"I beg your pardon," stammered Diane, "but—but are you by any chance waiting—to be rescued?"

"Why—I—I believe I am!" exclaimed the young man readily, apparently greatly pleased at her common sense. "At your convenience, of course!"

"Are you—er—sinking or merely there?"

"Merely here!" nodded the young man with a charming smile of reassurance. "This contraption is a—er—I—I think Dick calls it an hydro-aeroplane. It has pontoons and things growing all over it for duck stunts and if the water wasn't so infernally still, I'd be floating and smoking and likely in time I'd make shore. That's a delightful pastime for you now," he added with a lazy smile of the utmost good humor, "to float and smoke on a summer day and grab at the shore."

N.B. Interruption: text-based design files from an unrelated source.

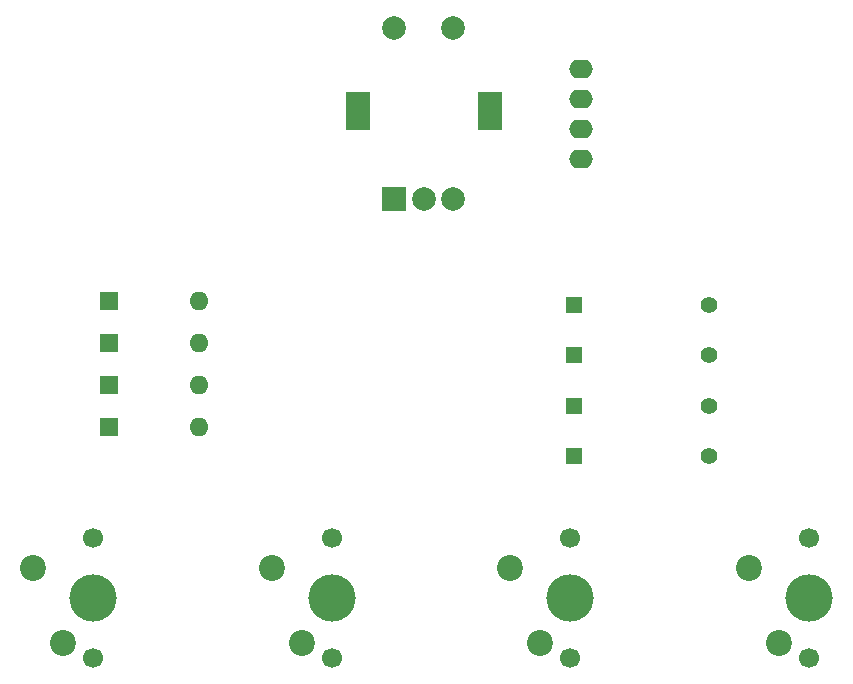
<source format=gbr>
%TF.GenerationSoftware,KiCad,Pcbnew,7.0.10*%
%TF.CreationDate,2024-10-20T20:49:14-04:00*%
%TF.ProjectId,Watch_Hackpad,57617463-685f-4486-9163-6b7061642e6b,rev?*%
%TF.SameCoordinates,Original*%
%TF.FileFunction,Soldermask,Bot*%
%TF.FilePolarity,Negative*%
%FSLAX46Y46*%
G04 Gerber Fmt 4.6, Leading zero omitted, Abs format (unit mm)*
G04 Created by KiCad (PCBNEW 7.0.10) date 2024-10-20 20:49:14*
%MOMM*%
%LPD*%
G01*
G04 APERTURE LIST*
%ADD10R,1.600000X1.600000*%
%ADD11O,1.600000X1.600000*%
%ADD12C,1.700000*%
%ADD13C,4.000000*%
%ADD14C,2.200000*%
%ADD15O,2.000000X1.600000*%
%ADD16R,2.000000X2.000000*%
%ADD17C,2.000000*%
%ADD18R,2.000000X3.200000*%
%ADD19R,1.397000X1.397000*%
%ADD20C,1.397000*%
G04 APERTURE END LIST*
D10*
%TO.C,D6*%
X165455000Y-79675000D03*
D11*
X173075000Y-79675000D03*
%TD*%
D10*
%TO.C,D3*%
X165455000Y-69025000D03*
D11*
X173075000Y-69025000D03*
%TD*%
D12*
%TO.C,SW2*%
X164100000Y-99225000D03*
D13*
X164100000Y-94145000D03*
D12*
X164100000Y-89065000D03*
D14*
X159020000Y-91605000D03*
X161560000Y-97955000D03*
%TD*%
D15*
%TO.C,Brd1*%
X205425000Y-56995000D03*
X205425000Y-54455000D03*
X205425000Y-51915000D03*
X205425000Y-49375000D03*
%TD*%
D10*
%TO.C,D4*%
X165455000Y-72575000D03*
D11*
X173075000Y-72575000D03*
%TD*%
D10*
%TO.C,D5*%
X165455000Y-76125000D03*
D11*
X173075000Y-76125000D03*
%TD*%
D16*
%TO.C,SW5*%
X189575000Y-60425000D03*
D17*
X194575000Y-60425000D03*
X192075000Y-60425000D03*
D18*
X186475000Y-52925000D03*
X197675000Y-52925000D03*
D17*
X194575000Y-45925000D03*
X189575000Y-45925000D03*
%TD*%
D12*
%TO.C,SW6*%
X224700000Y-99225000D03*
D13*
X224700000Y-94145000D03*
D12*
X224700000Y-89065000D03*
D14*
X219620000Y-91605000D03*
X222160000Y-97955000D03*
%TD*%
D19*
%TO.C,R7*%
X204810000Y-77900000D03*
D20*
X216240000Y-77900000D03*
%TD*%
D19*
%TO.C,R8*%
X204810000Y-82176600D03*
D20*
X216240000Y-82176600D03*
%TD*%
D19*
%TO.C,R5*%
X204810000Y-69346800D03*
D20*
X216240000Y-69346800D03*
%TD*%
D19*
%TO.C,R6*%
X204810000Y-73623400D03*
D20*
X216240000Y-73623400D03*
%TD*%
D12*
%TO.C,SW4*%
X204500000Y-99225000D03*
D13*
X204500000Y-94145000D03*
D12*
X204500000Y-89065000D03*
D14*
X199420000Y-91605000D03*
X201960000Y-97955000D03*
%TD*%
D12*
%TO.C,SW3*%
X184300000Y-99225000D03*
D13*
X184300000Y-94145000D03*
D12*
X184300000Y-89065000D03*
D14*
X179220000Y-91605000D03*
X181760000Y-97955000D03*
%TD*%
M02*

</source>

"I was under the impression," commented Diane critically, "that in an hydro-aeroplane one could rise from the water like a bird. I've read so recently."

"One can," smiled the shipwrecked philosopher readily, "provided his motor isn't deaf and dumb and insanely indifferent to suggestion. When it grows shy and silent, one swims eventually and drips home, unless a dog barks and a rescuer emerges from the trees equipped with sympathy and common sense. I've a mechanician back there," he added sociably. "He—he's in a tree, I think. I—er—mislaid him in a very dangerous air current."

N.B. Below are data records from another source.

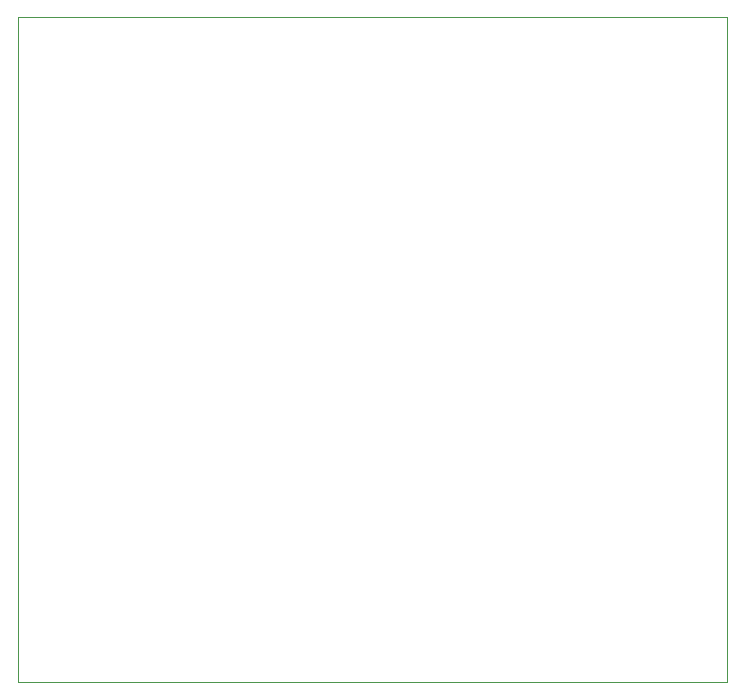
<source format=gbr>
%FSLAX46Y46*%
G04 Gerber Fmt 4.6, Leading zero omitted, Abs format (unit mm)*
G04 Created by KiCad (PCBNEW (2014-jul-16 BZR unknown)-product) date Tue 14 Oct 2014 06:58:31 PM EDT*
%MOMM*%
G01*
G04 APERTURE LIST*
%ADD10C,0.100000*%
G04 APERTURE END LIST*
D10*
X114250000Y-55750000D02*
X114250000Y-112000000D01*
X174250000Y-55750000D02*
X114250000Y-55750000D01*
X174250000Y-112000000D02*
X174250000Y-55750000D01*
X114250000Y-112000000D02*
X174250000Y-112000000D01*
M02*

</source>
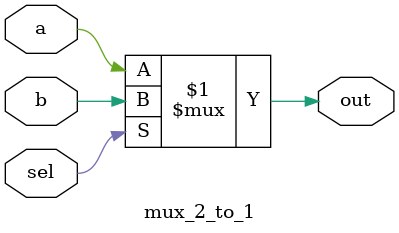
<source format=v>
module mux_2_to_1 (
    input  wire a,    // Input 0
    input  wire b,    // Input 1
    input  wire sel,  // Select signal
    output wire out   // Output
);

    assign out = sel ? b : a; // Conditional assignment based on 'sel'

endmodule

</source>
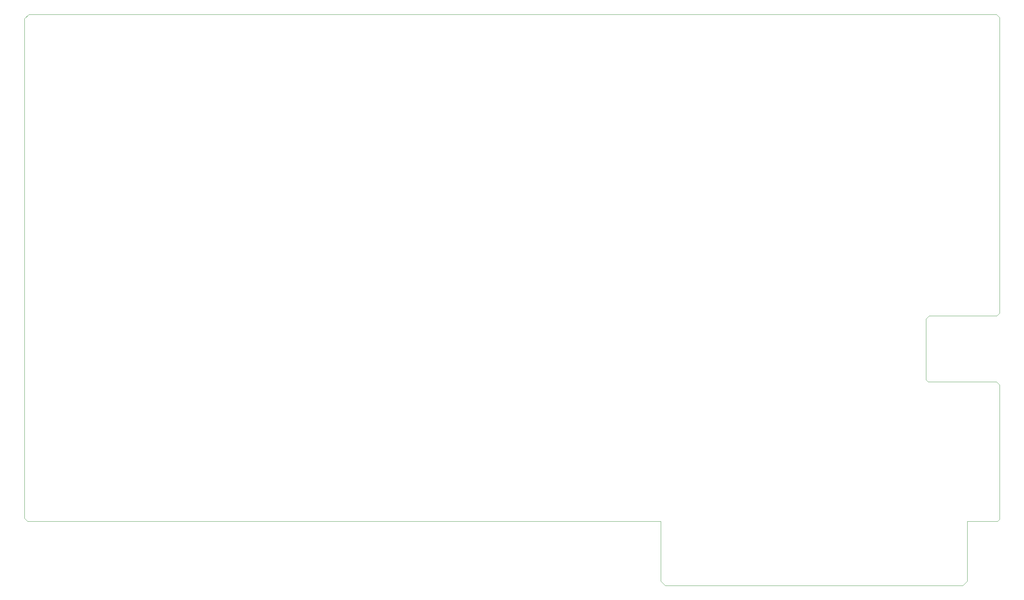
<source format=gko>
G04*
G04 #@! TF.GenerationSoftware,Altium Limited,Altium Designer,23.6.0 (18)*
G04*
G04 Layer_Color=16711935*
%FSLAX44Y44*%
%MOMM*%
G71*
G04*
G04 #@! TF.SameCoordinates,8006C624-1F22-46BB-959B-2378D66551BF*
G04*
G04*
G04 #@! TF.FilePolarity,Positive*
G04*
G01*
G75*
%ADD49C,0.1000*%
D49*
X137500Y238500D02*
Y1469500D01*
Y238500D02*
X144750Y231250D01*
X1702750D01*
X148000Y1480000D02*
X2530000D01*
X137500Y1469500D02*
X148000Y1480000D01*
X2530000D02*
X2537500Y1472500D01*
Y744500D02*
Y1472500D01*
X2356250Y579750D02*
Y730250D01*
Y579750D02*
X2361000Y575000D01*
X2530000D01*
X2356250Y730250D02*
X2363500Y737500D01*
X2530500D01*
X2537500Y744500D01*
X2530000Y575000D02*
X2537500Y567500D01*
Y343750D02*
Y567500D01*
X2488375Y231250D02*
X2529875D01*
X2458000D02*
X2488375D01*
X2529875D02*
X2532250D01*
X2537500Y236500D01*
Y343750D01*
X1703000Y84000D02*
Y231000D01*
Y84000D02*
X1714000Y73000D01*
X2447000D01*
X2458000Y84000D02*
Y231250D01*
X2447000Y73000D02*
X2458000Y84000D01*
X1702750Y231250D02*
X1703000Y231000D01*
M02*

</source>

"Are you aware," inquired the girl, biting her lip, "that you're trespassing?"

"Lord, no!" exclaimed the aviator. "You don't mean it. Have you by any chance a reputable rope anywhere about you?"

"No," said Diane maliciously, "I haven't. As a rule, I do go about equipped with ropes and hooks and things to—rescue trespassing hydroaviators, but—" she regarded him thoughtfully. "Do you like to float about and smoke?"

The sun-browned skin of the young aviator reddened a trifle, but his eyes laughed.